### Directions for this task
Copy out the full listing exactly, omitting any picture it contains.

### Given entries
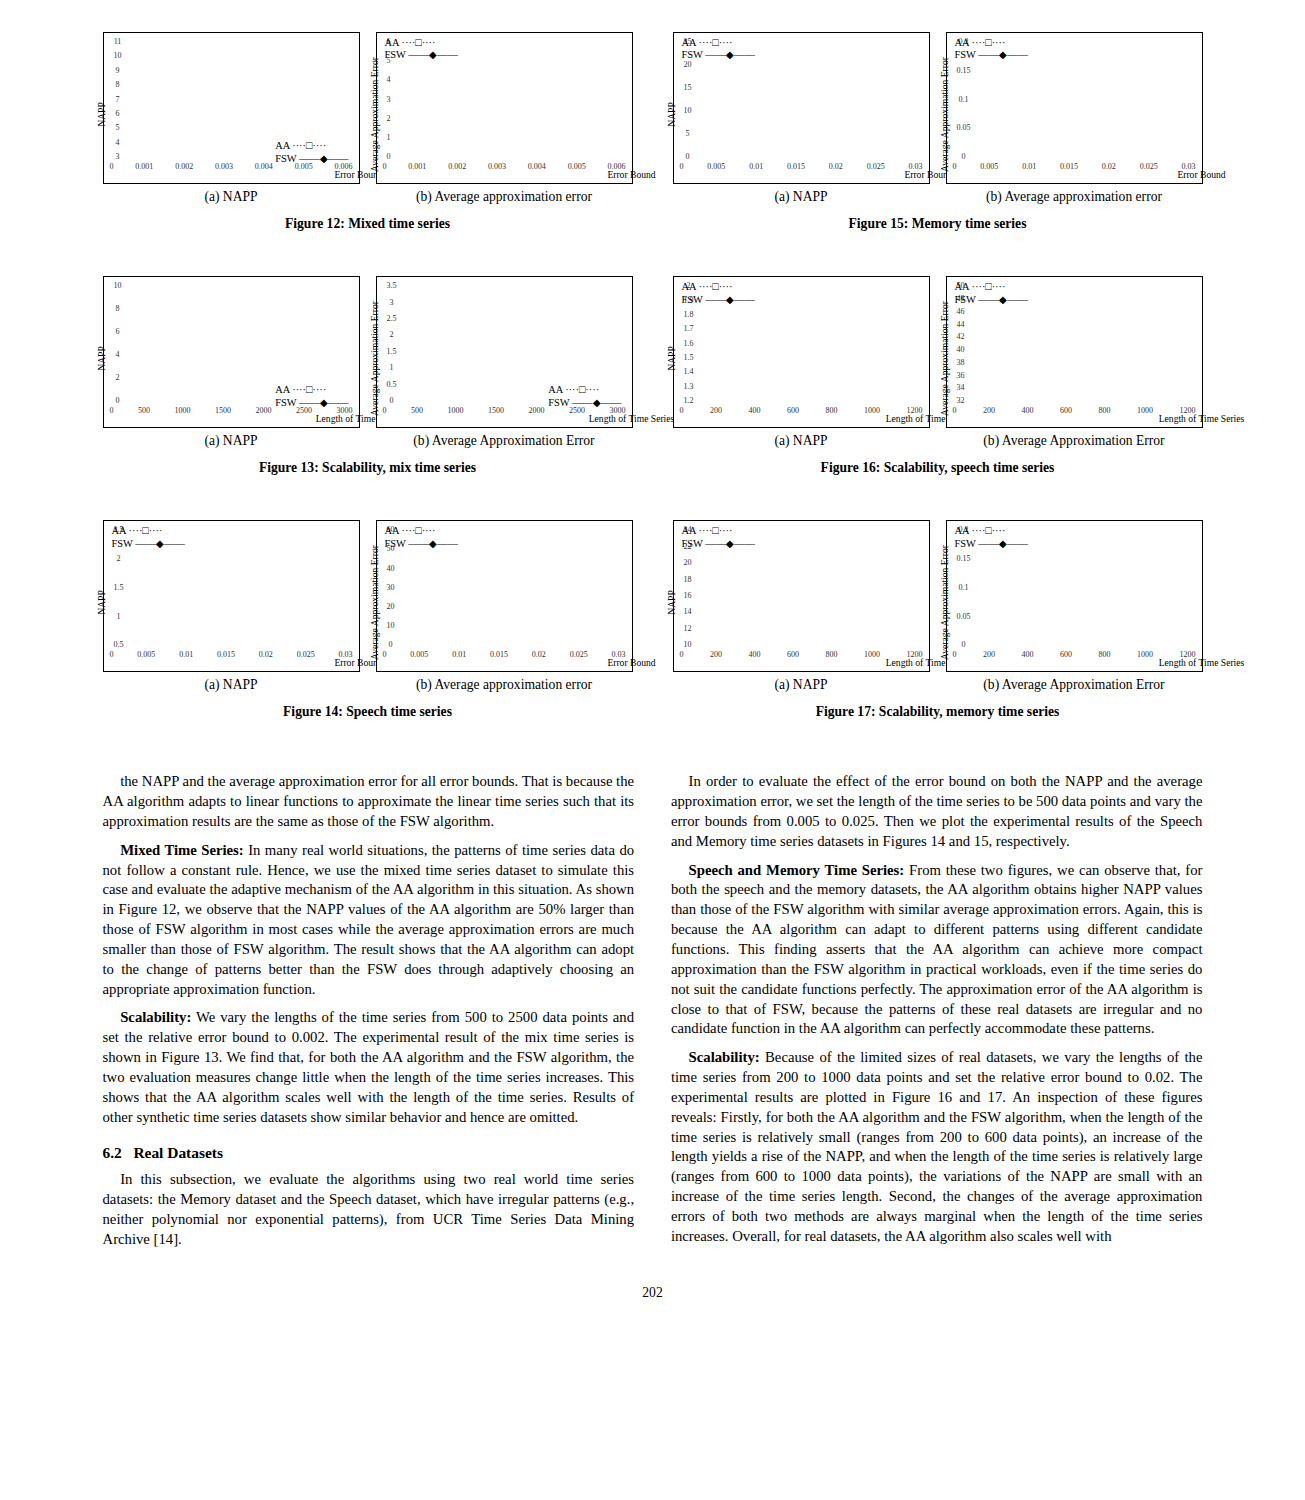NAPP
11109876543
AA ····□····
FSW ——◆——
00.0010.0020.0030.0040.0050.006
Error Bound
(a) NAPP
Average Approximation Error
6543210
AA ····□····
FSW ——◆——
00.0010.0020.0030.0040.0050.006
Error Bound
(b) Average approximation error
Figure 12: Mixed time series
NAPP
2520151050
AA ····□····
FSW ——◆——
00.0050.010.0150.020.0250.03
Error Bound
(a) NAPP
Average Approximation Error
0.20.150.10.050
AA ····□····
FSW ——◆——
00.0050.010.0150.020.0250.03
Error Bound
(b) Average approximation error
Figure 15: Memory time series
NAPP
1086420
AA ····□····
FSW ——◆——
050010001500200025003000
Length of Time Series
(a) NAPP
Average Approximation Error
3.532.521.510.50
AA ····□····
FSW ——◆——
050010001500200025003000
Length of Time Series
(b) Average Approximation Error
Figure 13: Scalability, mix time series
NAPP
21.91.81.71.61.51.41.31.2
AA ····□····
FSW ——◆——
020040060080010001200
Length of Time Series
(a) NAPP
Average Approximation Error
50484644424038363432
AA ····□····
FSW ——◆——
020040060080010001200
Length of Time Series
(b) Average Approximation Error
Figure 16: Scalability, speech time series
NAPP
2.521.510.5
AA ····□····
FSW ——◆——
00.0050.010.0150.020.0250.03
Error Bound
(a) NAPP
Average Approximation Error
6050403020100
AA ····□····
FSW ——◆——
00.0050.010.0150.020.0250.03
Error Bound
(b) Average approximation error
Figure 14: Speech time series
NAPP
2422201816141210
AA ····□····
FSW ——◆——
020040060080010001200
Length of Time Series
(a) NAPP
Average Approximation Error
0.20.150.10.050
AA ····□····
FSW ——◆——
020040060080010001200
Length of Time Series
(b) Average Approximation Error
Figure 17: Scalability, memory time series
the NAPP and the average approximation error for all error bounds. That is because the AA algorithm adapts to linear functions to approximate the linear time series such that its approximation results are the same as those of the FSW algorithm.
Mixed Time Series: In many real world situations, the patterns of time series data do not follow a constant rule. Hence, we use the mixed time series dataset to simulate this case and evaluate the adaptive mechanism of the AA algorithm in this situation. As shown in Figure 12, we observe that the NAPP values of the AA algorithm are 50% larger than those of FSW algorithm in most cases while the average approximation errors are much smaller than those of FSW algorithm. The result shows that the AA algorithm can adopt to the change of patterns better than the FSW does through adaptively choosing an appropriate approximation function.
Scalability: We vary the lengths of the time series from 500 to 2500 data points and set the relative error bound to 0.002. The experimental result of the mix time series is shown in Figure 13. We find that, for both the AA algorithm and the FSW algorithm, the two evaluation measures change little when the length of the time series increases. This shows that the AA algorithm scales well with the length of the time series. Results of other synthetic time series datasets show similar behavior and hence are omitted.
6.2 Real Datasets
In this subsection, we evaluate the algorithms using two real world time series datasets: the Memory dataset and the Speech dataset, which have irregular patterns (e.g., neither polynomial nor exponential patterns), from UCR Time Series Data Mining Archive [14].
In order to evaluate the effect of the error bound on both the NAPP and the average approximation error, we set the length of the time series to be 500 data points and vary the error bounds from 0.005 to 0.025. Then we plot the experimental results of the Speech and Memory time series datasets in Figures 14 and 15, respectively.
Speech and Memory Time Series: From these two figures, we can observe that, for both the speech and the memory datasets, the AA algorithm obtains higher NAPP values than those of the FSW algorithm with similar average approximation errors. Again, this is because the AA algorithm can adapt to different patterns using different candidate functions. This finding asserts that the AA algorithm can achieve more compact approximation than the FSW algorithm in practical workloads, even if the time series do not suit the candidate functions perfectly. The approximation error of the AA algorithm is close to that of FSW, because the patterns of these real datasets are irregular and no candidate function in the AA algorithm can perfectly accommodate these patterns.
Scalability: Because of the limited sizes of real datasets, we vary the lengths of the time series from 200 to 1000 data points and set the relative error bound to 0.02. The experimental results are plotted in Figure 16 and 17. An inspection of these figures reveals: Firstly, for both the AA algorithm and the FSW algorithm, when the length of the time series is relatively small (ranges from 200 to 600 data points), an increase of the length yields a rise of the NAPP, and when the length of the time series is relatively large (ranges from 600 to 1000 data points), the variations of the NAPP are small with an increase of the time series length. Second, the changes of the average approximation errors of both two methods are always marginal when the length of the time series increases. Overall, for real datasets, the AA algorithm also scales well with
202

### Expected answer
NAPP
11109876543
AA ····□····
FSW ——◆——
00.0010.0020.0030.0040.0050.006
Error Bound
(a) NAPP
Average Approximation Error
6543210
AA ····□····
FSW ——◆——
00.0010.0020.0030.0040.0050.006
Error Bound
(b) Average approximation error
Figure 12: Mixed time series
NAPP
2520151050
AA ····□····
FSW ——◆——
00.0050.010.0150.020.0250.03
Error Bound
(a) NAPP
Average Approximation Error
0.20.150.10.050
AA ····□····
FSW ——◆——
00.0050.010.0150.020.0250.03
Error Bound
(b) Average approximation error
Figure 15: Memory time series
NAPP
1086420
AA ····□····
FSW ——◆——
050010001500200025003000
Length of Time Series
(a) NAPP
Average Approximation Error
3.532.521.510.50
AA ····□····
FSW ——◆——
050010001500200025003000
Length of Time Series
(b) Average Approximation Error
Figure 13: Scalability, mix time series
NAPP
21.91.81.71.61.51.41.31.2
AA ····□····
FSW ——◆——
020040060080010001200
Length of Time Series
(a) NAPP
Average Approximation Error
50484644424038363432
AA ····□····
FSW ——◆——
020040060080010001200
Length of Time Series
(b) Average Approximation Error
Figure 16: Scalability, speech time series
NAPP
2.521.510.5
AA ····□····
FSW ——◆——
00.0050.010.0150.020.0250.03
Error Bound
(a) NAPP
Average Approximation Error
6050403020100
AA ····□····
FSW ——◆——
00.0050.010.0150.020.0250.03
Error Bound
(b) Average approximation error
Figure 14: Speech time series
NAPP
2422201816141210
AA ····□····
FSW ——◆——
020040060080010001200
Length of Time Series
(a) NAPP
Average Approximation Error
0.20.150.10.050
AA ····□····
FSW ——◆——
020040060080010001200
Length of Time Series
(b) Average Approximation Error
Figure 17: Scalability, memory time series
the NAPP and the average approximation error for all error bounds. That is because the AA algorithm adapts to linear functions to approximate the linear time series such that its approximation results are the same as those of the FSW algorithm.
Mixed Time Series: In many real world situations, the patterns of time series data do not follow a constant rule. Hence, we use the mixed time series dataset to simulate this case and evaluate the adaptive mechanism of the AA algorithm in this situation. As shown in Figure 12, we observe that the NAPP values of the AA algorithm are 50% larger than those of FSW algorithm in most cases while the average approximation errors are much smaller than those of FSW algorithm. The result shows that the AA algorithm can adopt to the change of patterns better than the FSW does through adaptively choosing an appropriate approximation function.
Scalability: We vary the lengths of the time series from 500 to 2500 data points and set the relative error bound to 0.002. The experimental result of the mix time series is shown in Figure 13. We find that, for both the AA algorithm and the FSW algorithm, the two evaluation measures change little when the length of the time series increases. This shows that the AA algorithm scales well with the length of the time series. Results of other synthetic time series datasets show similar behavior and hence are omitted.
6.2 Real Datasets
In this subsection, we evaluate the algorithms using two real world time series datasets: the Memory dataset and the Speech dataset, which have irregular patterns (e.g., neither polynomial nor exponential patterns), from UCR Time Series Data Mining Archive [14].
In order to evaluate the effect of the error bound on both the NAPP and the average approximation error, we set the length of the time series to be 500 data points and vary the error bounds from 0.005 to 0.025. Then we plot the experimental results of the Speech and Memory time series datasets in Figures 14 and 15, respectively.
Speech and Memory Time Series: From these two figures, we can observe that, for both the speech and the memory datasets, the AA algorithm obtains higher NAPP values than those of the FSW algorithm with similar average approximation errors. Again, this is because the AA algorithm can adapt to different patterns using different candidate functions. This finding asserts that the AA algorithm can achieve more compact approximation than the FSW algorithm in practical workloads, even if the time series do not suit the candidate functions perfectly. The approximation error of the AA algorithm is close to that of FSW, because the patterns of these real datasets are irregular and no candidate function in the AA algorithm can perfectly accommodate these patterns.
Scalability: Because of the limited sizes of real datasets, we vary the lengths of the time series from 200 to 1000 data points and set the relative error bound to 0.02. The experimental results are plotted in Figure 16 and 17. An inspection of these figures reveals: Firstly, for both the AA algorithm and the FSW algorithm, when the length of the time series is relatively small (ranges from 200 to 600 data points), an increase of the length yields a rise of the NAPP, and when the length of the time series is relatively large (ranges from 600 to 1000 data points), the variations of the NAPP are small with an increase of the time series length. Second, the changes of the average approximation errors of both two methods are always marginal when the length of the time series increases. Overall, for real datasets, the AA algorithm also scales well with
202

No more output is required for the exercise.